Lessons from the 1940s Woman - Work Is Fulfilling

World War II was a turning point for women. Before the war, few married women had jobs - in fact, most men considered a working wife a shameful sign that he couldn't provide for his family. Unmarried women found few careers open to them, namely in nursing, teaching, and as secretaries.

The war changed that. In 1940, 132 million people lived in the US. and during the war 11 million men and women served in the armed forces. Even if the economy had continued at pre-war levels, this would have represented a significant drop in the workforce. But US production skyrocketed to supply planes, ships, guns, ammunition, uniforms, and food for the Allies. Women needed to work for the sake of their country.


More nurses were required, and 67,000 women joined the Army Nurse Corps and the Navy Nurse Corps. Nurses also expanded their traditional roles. Five hundred women served as flight nurses when the Army Air Force pioneered medical air evacuation. Each evacuation flight was staffed by a nurse (an officer) and a male surgical technician (a technical sergeant). She outranked him. She gave him orders. And without a physician on board, she made the decisions in flight. These were revolutionary roles for women.

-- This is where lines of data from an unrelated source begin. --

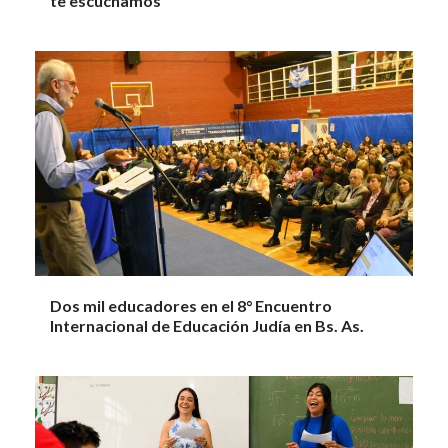
te escuchamos”
Dos mil educadores en el 8° Encuentro
Internacional de Educación Judía en Bs. As.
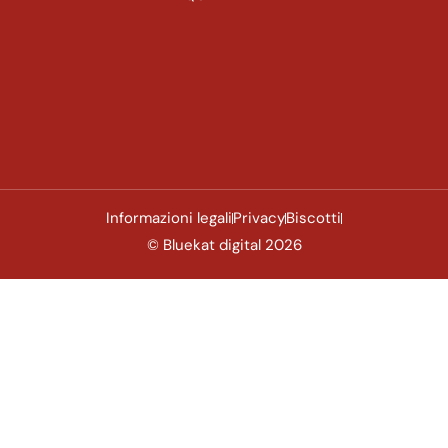
Informazioni legali
Privacy
Biscotti
© Bluekat digital 2026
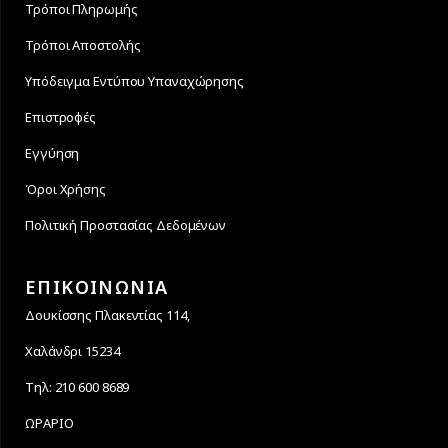
Τρόποι Πληρωμής
Τρόποι Αποστολής
Υπόδειγμα Εντύπου Υπαναχώρησης
Επιστροφές
Εγγύηση
Όροι Χρήσης
Πολιτική Προστασίας Δεδομένων
ΕΠΙΚΟΙΝΩΝΙΑ
Δουκίσσης Πλακεντίας 114,
Χαλάνδρι 15234
Τηλ: 210 600 8689
ΩΡΑΡΙΟ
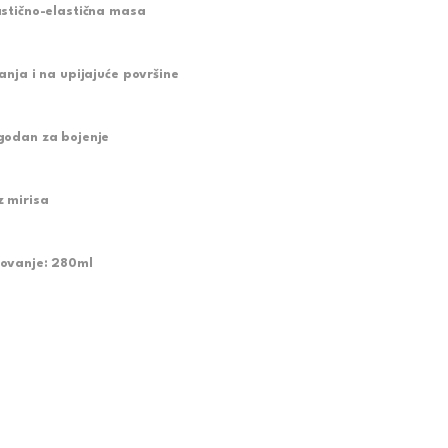
astično-elastična masa
ianja i na upijajuće površine
godan za bojenje
z mirisa
ovanje: 280ml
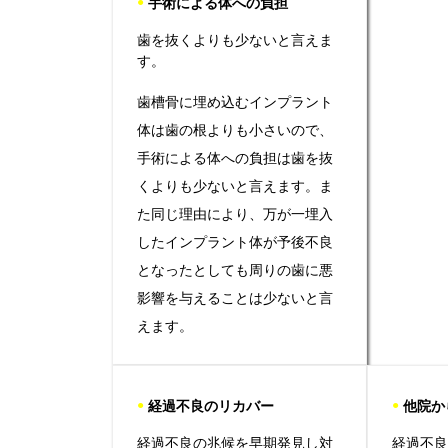
●
手術による体への負担
歯を抜くよりも少ないと言えま
す。
歯槽骨に埋め込むインプラント
体は歯の根よりも小さいので、
手術による体への負担は歯を抜
くよりも少ないと言えます。ま
た同じ理由により、万が一埋入
したインプラント体が予後不良
となったとしても周りの歯に悪
影響を与えることは少ないと言
えます。
●
経過不良のリカバー
●
他院か
経過不良の兆候を早期発見し対
経過不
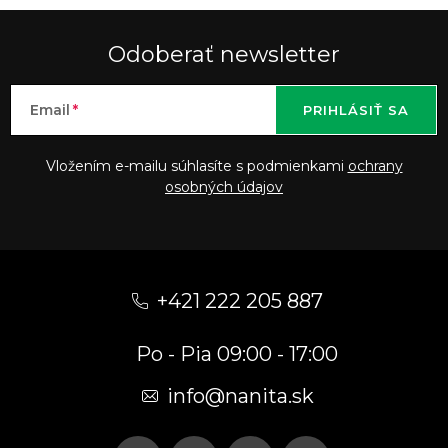
Odoberať newsletter
Email
PRIHLÁSIŤ SA
Vložením e-mailu súhlasíte s podmienkami
ochrany
osobných údajov
Z
á
+421 222 205 887
p
Po - Pia 09:00 - 17:00
ä
t
info
@
nanita.sk
i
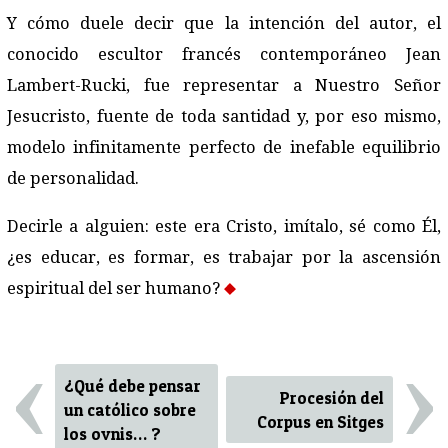
Y cómo duele decir que la intención del autor, el
conocido escultor francés contemporáneo Jean
Lambert-Rucki, fue representar a Nuestro Señor
Jesucristo, fuente de toda santidad y, por eso mismo,
modelo infinitamente perfecto de inefable equilibrio
de personalidad.
Decirle a alguien: este era Cristo, imítalo, sé como Él,
¿es educar, es formar, es trabajar por la ascensión
espiritual del ser humano?
‹
›
¿Qué debe pensar
Procesión del
un católico sobre
Corpus en Sitges
los ovnis… ?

Women were also recruited into the military. Two hundred thousand American women served as WAVEs (Navy), WAACs (Army), Spars (Coast Guard), or in the Marines. By placing women in noncombat positions, more men were available for combat duty. "Free a man to fight" was the slogan.


Also, 19 million women in the United States followed Rosie the Riveter's example and took jobs, a third of them in factory work. By 1943, women formed one-third of the civilian workforce. While they faced opposition on the job site and in society, they proved themselves able workers. In fact, some jobs benefitted from women's smaller fingers and attention to fine detail.
While the 1940s woman went to work for the sake of her country, she found unexpected personal benefits. She learned she could do things she never thought she could do. She earned her own money and discovered the freedom that gave her. She found satisfaction in her work.
This is a lesson today's woman has learned well. All of us who have a career outside the home - full-time, part-time, or for a season of life - owe a lot to the nurses, WAVEs, and Rosies of World War II.